China has decided to impose a stricter review of its graphite exports to US, and has banned graphite dual-use commodities Germanium and Gallium in principle, leading to a potential supply scare, Reuters reported on December 3.
The development has sent share prices of India's top graphite electrode makers soaring, with very strong investor interest in HEG and Graphite India, both higher by 17% and 10% respectively.
This is the highest gain for Graphite India shares in 11 weeks, and most gains for HEG in 8 weeks. Both companies also featured in a recent list of Jefferies' top stock recommendations.
The development in China is in response to United States cracking down on China's semiconductor industry, with exports curbs levied on 140 companies, including a chip equipment maker.
The shares have extended gains a day after news report suggesting Centre is considering a Rs 9,000 crore PLI scheme to support makers of electric battery components.
HEG has recently completed its graphite electrode plant's capacity expansion to 100,000 tonne, which will make it the single largest plant in any location in the entire western world. HEG is hoping that the ramp up will yield cost advantages over other large producers. It has been clocking a capacity utilisation of 80% during the September quarter, which is highest in the world, and hopes to continue this for the rest of the year. The company has been facing reduced demand globally, as a result of which it said its pricing power in under pressure, and for the medium to longer term, it is upbeat about the prospects for the industry.
With decarbonisation emerging as an irreversible theme, a lot of greenfield furnaces are in the works, HEG recently said, adding that it stands to benefit from the new capacities that are being added.
"...more than 100 million tons of new capacities have been announced which would be in operation between now and 2030. As we have been exporting about two-thirds of our production to more than 25-30 countries for a very long time, we are in a good position to meet this increasing demand all over the world," Ravi Jhunjhunwala, Vice Chairman of HEG said during the earnings call earlier in November.

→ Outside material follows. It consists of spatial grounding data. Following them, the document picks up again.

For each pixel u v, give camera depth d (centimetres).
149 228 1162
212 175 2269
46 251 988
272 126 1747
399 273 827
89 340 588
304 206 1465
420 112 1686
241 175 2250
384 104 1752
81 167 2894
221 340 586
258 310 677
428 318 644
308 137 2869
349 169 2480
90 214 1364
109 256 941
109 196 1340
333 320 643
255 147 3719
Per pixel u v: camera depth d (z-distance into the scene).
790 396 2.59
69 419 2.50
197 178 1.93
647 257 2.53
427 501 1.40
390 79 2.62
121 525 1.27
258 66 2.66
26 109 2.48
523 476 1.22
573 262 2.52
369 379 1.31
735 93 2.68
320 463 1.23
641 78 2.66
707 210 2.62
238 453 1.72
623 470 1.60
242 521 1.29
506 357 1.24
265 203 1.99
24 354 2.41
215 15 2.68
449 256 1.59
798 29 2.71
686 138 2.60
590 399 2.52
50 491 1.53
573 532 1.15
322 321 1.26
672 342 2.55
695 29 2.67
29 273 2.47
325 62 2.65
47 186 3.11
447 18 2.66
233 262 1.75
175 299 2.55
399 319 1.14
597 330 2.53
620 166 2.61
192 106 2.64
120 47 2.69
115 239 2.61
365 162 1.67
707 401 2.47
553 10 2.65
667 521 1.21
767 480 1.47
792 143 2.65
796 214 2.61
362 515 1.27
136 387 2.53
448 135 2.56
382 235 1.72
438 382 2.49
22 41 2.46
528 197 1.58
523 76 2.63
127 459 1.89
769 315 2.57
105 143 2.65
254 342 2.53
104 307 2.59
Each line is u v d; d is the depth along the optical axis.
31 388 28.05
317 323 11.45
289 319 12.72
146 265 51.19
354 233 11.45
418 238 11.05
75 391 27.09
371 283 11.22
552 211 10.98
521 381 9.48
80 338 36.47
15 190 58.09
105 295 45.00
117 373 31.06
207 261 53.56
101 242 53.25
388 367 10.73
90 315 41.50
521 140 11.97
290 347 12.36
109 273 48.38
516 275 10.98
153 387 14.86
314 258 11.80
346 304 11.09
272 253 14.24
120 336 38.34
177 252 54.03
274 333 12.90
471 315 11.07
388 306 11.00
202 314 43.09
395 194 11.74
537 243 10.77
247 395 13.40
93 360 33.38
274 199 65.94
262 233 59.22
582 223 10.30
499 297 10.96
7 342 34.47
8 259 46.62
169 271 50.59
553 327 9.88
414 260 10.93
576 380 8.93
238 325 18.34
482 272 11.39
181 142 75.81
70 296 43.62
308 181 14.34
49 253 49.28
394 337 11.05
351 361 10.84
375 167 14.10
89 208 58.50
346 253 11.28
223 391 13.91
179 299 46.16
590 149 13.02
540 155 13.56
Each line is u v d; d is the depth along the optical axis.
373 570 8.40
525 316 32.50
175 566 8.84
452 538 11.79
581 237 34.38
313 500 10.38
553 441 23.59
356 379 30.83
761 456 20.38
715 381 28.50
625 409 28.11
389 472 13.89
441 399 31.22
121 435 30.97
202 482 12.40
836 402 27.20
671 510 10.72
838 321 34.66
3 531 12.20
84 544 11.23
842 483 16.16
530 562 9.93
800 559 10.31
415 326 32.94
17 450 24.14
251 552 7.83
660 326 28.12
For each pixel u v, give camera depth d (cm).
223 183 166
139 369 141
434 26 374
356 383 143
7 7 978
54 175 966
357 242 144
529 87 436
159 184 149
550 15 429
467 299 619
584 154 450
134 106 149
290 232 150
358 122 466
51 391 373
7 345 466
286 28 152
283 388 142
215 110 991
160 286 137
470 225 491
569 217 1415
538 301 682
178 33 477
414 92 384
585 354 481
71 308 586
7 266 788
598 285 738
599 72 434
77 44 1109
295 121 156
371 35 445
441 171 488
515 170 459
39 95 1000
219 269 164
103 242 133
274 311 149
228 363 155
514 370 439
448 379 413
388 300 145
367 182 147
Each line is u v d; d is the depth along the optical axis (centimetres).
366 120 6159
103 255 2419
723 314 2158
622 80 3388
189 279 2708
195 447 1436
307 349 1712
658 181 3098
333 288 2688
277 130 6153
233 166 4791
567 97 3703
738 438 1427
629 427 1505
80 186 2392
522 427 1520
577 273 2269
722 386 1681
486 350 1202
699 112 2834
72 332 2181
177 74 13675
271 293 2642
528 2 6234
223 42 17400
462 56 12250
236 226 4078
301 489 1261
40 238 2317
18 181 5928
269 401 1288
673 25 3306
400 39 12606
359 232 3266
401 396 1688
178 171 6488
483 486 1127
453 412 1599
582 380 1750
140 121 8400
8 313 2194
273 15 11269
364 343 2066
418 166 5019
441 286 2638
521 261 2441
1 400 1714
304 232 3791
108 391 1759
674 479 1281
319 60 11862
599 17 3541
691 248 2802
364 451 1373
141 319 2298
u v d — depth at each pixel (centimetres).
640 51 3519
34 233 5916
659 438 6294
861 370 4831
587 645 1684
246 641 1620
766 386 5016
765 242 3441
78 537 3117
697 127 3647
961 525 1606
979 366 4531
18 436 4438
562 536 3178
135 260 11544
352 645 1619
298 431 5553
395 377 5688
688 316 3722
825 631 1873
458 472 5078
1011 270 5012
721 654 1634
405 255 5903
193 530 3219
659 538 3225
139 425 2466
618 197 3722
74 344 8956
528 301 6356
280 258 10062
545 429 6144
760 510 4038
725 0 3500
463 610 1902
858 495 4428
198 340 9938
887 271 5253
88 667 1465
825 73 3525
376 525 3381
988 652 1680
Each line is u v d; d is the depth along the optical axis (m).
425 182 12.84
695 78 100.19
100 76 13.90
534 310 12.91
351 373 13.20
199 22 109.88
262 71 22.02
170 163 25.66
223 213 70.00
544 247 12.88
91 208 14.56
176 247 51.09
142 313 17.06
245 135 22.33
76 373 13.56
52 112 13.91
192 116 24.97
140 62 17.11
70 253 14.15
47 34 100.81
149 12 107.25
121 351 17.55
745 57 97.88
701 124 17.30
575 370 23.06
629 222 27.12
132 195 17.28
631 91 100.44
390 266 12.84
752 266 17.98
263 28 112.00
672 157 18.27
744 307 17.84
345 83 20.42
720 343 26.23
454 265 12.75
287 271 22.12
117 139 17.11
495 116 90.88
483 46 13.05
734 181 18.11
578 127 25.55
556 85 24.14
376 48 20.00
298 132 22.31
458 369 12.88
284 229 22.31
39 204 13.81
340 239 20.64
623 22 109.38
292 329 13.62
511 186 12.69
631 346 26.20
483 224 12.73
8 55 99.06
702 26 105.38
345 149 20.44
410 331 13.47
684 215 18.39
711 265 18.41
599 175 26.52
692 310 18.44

HEG's Vice Chairman Riju Jhunjhunwala had told analysts that if the company got no subsidy for its projects from the state government then its payback becomes 9 to 10 years. However, with subsidies from the state governments, its project payback comes down to 6 years, implying a higher rate of return.
Apart from HEG and Graphite India, there are two major competitors the world over in the business that have roughly double the capacity of the Indian players. One, GrafTech International, erstwhile Union Carbide, and a Japanese company called Showa Denko, now called Resonac.
HEG has maintained that it is very confident of its capacity ramp up, and has an advantage when it comes to exports, which has comprised of two-thirds of revenue for nearly three decades.
India is one of the driver of steel demand growth since 2021, with an expected 8% rise over 2024-2025, according to Graphite India. This is largely driven by investments across steel consuming sectors. Graphite India's Chairman KK Bangur said, "As the world moves towards decarbonisation, Graphite India will continue to benefit from the further adoption of EAF manufacturing processes by the steel industry."